Similarly to ‘words’, which need to be “assembled into sentences, paragraphs, chapters and books” to tell a story, ‘protein structures’ need to be assembled into protein complexes to perform a specific task. To form complexes, proteins interact with other proteins, DNA, RNA and small molecules using their interface residues. All those types of interactions are under intense scrutiny by the research community, each of them defining a distinct field of research. During my PhD I focused on protein-protein interactions (PPIs) and prediction of their interfaces. Modifications in PPIs affect the events that take place within cells which may lead to critical diseases such as cancer. Therefore, knowledge about PPIs and their resulting 3D complexes can provide key information for drug design.
Docking is a popular computational method which predicts the possible structure of the complex produced by two proteins using the known 3D structure of the individual proteins. However, docking of two proteins can result in a large number of different conformational models whose majority is far from correct. This highlights one of the main limitations of docking. Therefore, scoring functions have been proposed which are used to re-score and re-rank docked conformations in order to detect near-native models. One way to distinguish native-like models from false docked poses is to use knowledge of protein interfaces. If one knows the possible location of interface residues on each individual protein, docked complexes which do not involve those interfaces can be rejected. Therefore, accurate prediction of protein interfaces can assist with detection of native-like conformations.
Various methods have been proposed for predicting protein interfaces as mentioned above. A high number of methods investigate protein sequential or structural features in order to characterise protein interfaces. Usage of 3D structural properties has improved the sequence-based predictions. Moreover, evolutionary conservation was shown to be an important property. Therefore, methods have integrated various structural features along with evolutionary information to increase performance.
The combination of different features using various techniques has been investigated by intrinsic-based predictors. However, it seems that these methods have reached their saturation, and combination of more properties does not improve their prediction performance. On the other hand, many studies have investigated the 3D structure of binding sites among protein families. They discovered that the binding site localisation and structure are conserved among homologous. These properties have improved the detection of functional residues and protein-ligand binding sites. Therefore, predictors took advantage of structurally conserved residues among homologous proteins to improve binding site predictions.
Although homologous template-based predictors improve the predictions, they are limited to those proteins whose homologous structure exists. Therefore, methods have extended their search for templates to structural neighbours, since interface conservation exists even among remote structural neighbours. In addition, with the increase in experimentally determined 3D complexes good quality templates can be found for many proteins. Therefore, usage of structural neighbours is the current focus of template-based protein interfaces predictors.
Although, template-based methods are currently the predictors under the main focus, one of their main limitations is their dependency to availability of the QP 3D structure. Also, these predictors have not investigated the contribution of interacting partners of structural neighbours in the prediction. In addition, since these methods perform structural comparisons their computational time is high which limits their application to high-throughput predictions.
One of my PhD contributions was toward developing, T-PIP (Template based Protein Interface Prediction), a novel PIP approach based on homologous structural neighbours’ information. T-PIP addresses the above mentioned limitations by quantifying, first, homology between QP and its structural neighbours and, second, the diversity between the ligands of the structural neighbours (here, ligands refers to the interacting partners of proteins). Finally, predictions can be performed for sequences of unknown structure if that of a homologous protein is available.
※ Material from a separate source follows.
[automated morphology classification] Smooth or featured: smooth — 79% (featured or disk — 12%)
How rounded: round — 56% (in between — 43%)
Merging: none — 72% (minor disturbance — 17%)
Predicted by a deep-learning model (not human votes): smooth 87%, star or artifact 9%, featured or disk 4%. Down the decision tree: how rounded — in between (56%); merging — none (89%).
T-PIP’s main contribution is the weighted score assigned to each residue of QP, which takes into account not only the degree of similarity between structural neighbours, but also the nature of their interacting partners.
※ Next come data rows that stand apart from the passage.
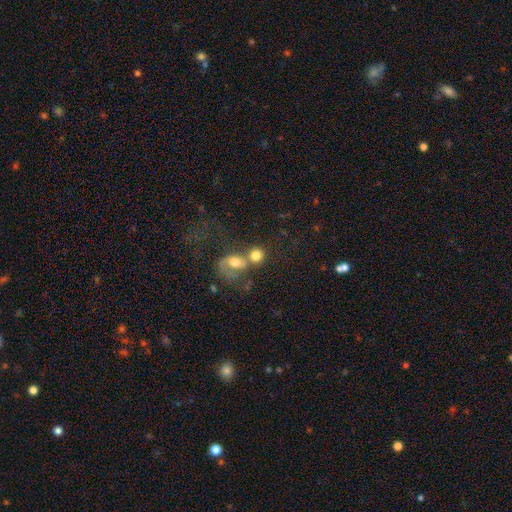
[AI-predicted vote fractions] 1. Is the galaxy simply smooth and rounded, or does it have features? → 72% smooth, 17% featured or disk, 11% star or artifact.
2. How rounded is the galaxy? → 76% round, 22% in between, 1% cigar-shaped.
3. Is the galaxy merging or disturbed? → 55% merger, 30% none, 8% minor disturbance, 7% major disturbance.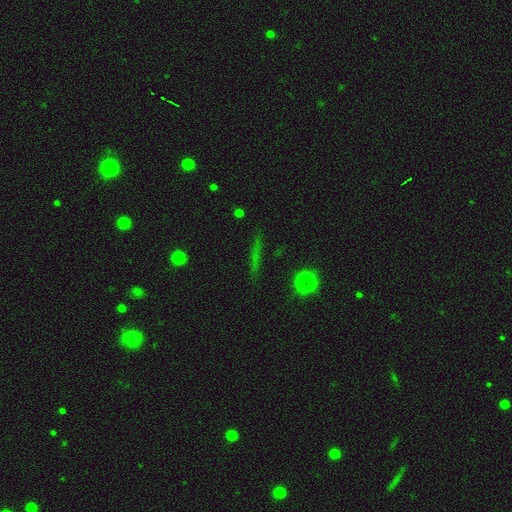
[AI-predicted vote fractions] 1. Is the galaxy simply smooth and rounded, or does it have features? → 37% smooth, 33% star or artifact, 30% featured or disk.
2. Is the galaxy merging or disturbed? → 85% none, 8% minor disturbance, 4% major disturbance, 3% merger.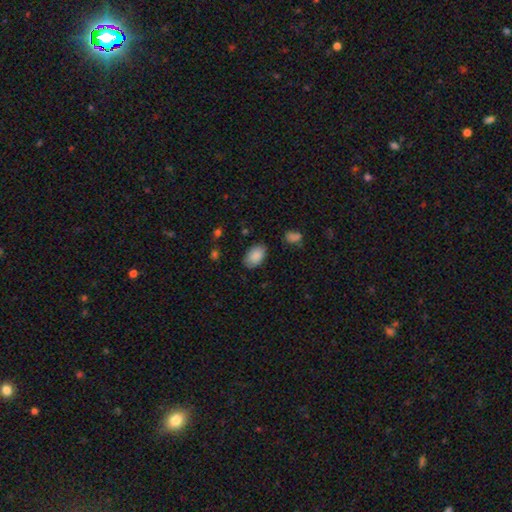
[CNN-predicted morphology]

In addition, we used T-PIP prediction to re-rank docking conformations which resulted in T-PioDock (Template based Protein Interface prediction and protein interface Overlap for Docking model scoring), a complete framework for prediction of a complex 3D structure. T-PioDock supports the identification of near-native conformations from 3D models that docking software produced by scoring those models using binding interfaces predicted by T-PIP.
T-PioDock Pipeline
Exhaustive evaluation of interface predictors on standard benchmark datasets has confirmed the superiority of template base approaches and has showed that the T-PIP methodology performs best. Moreover, comparison between T-PioDock and other state-of-the-art scoring methods has revealed that the proposed approach outperforms all its competitors.
Accurate identification of near-native conformations remains a challenging task. Although availability of 3D complexes will benefit to template based methods such as T-PioDock, we have identified specific limitations which need to be addressed. First, docking software are still not able to produce native like models for every target. Second, current interface predictors do not explicitly refer to pair-wise residue interactions which leaves ambiguity when assessing quality of complex conformations.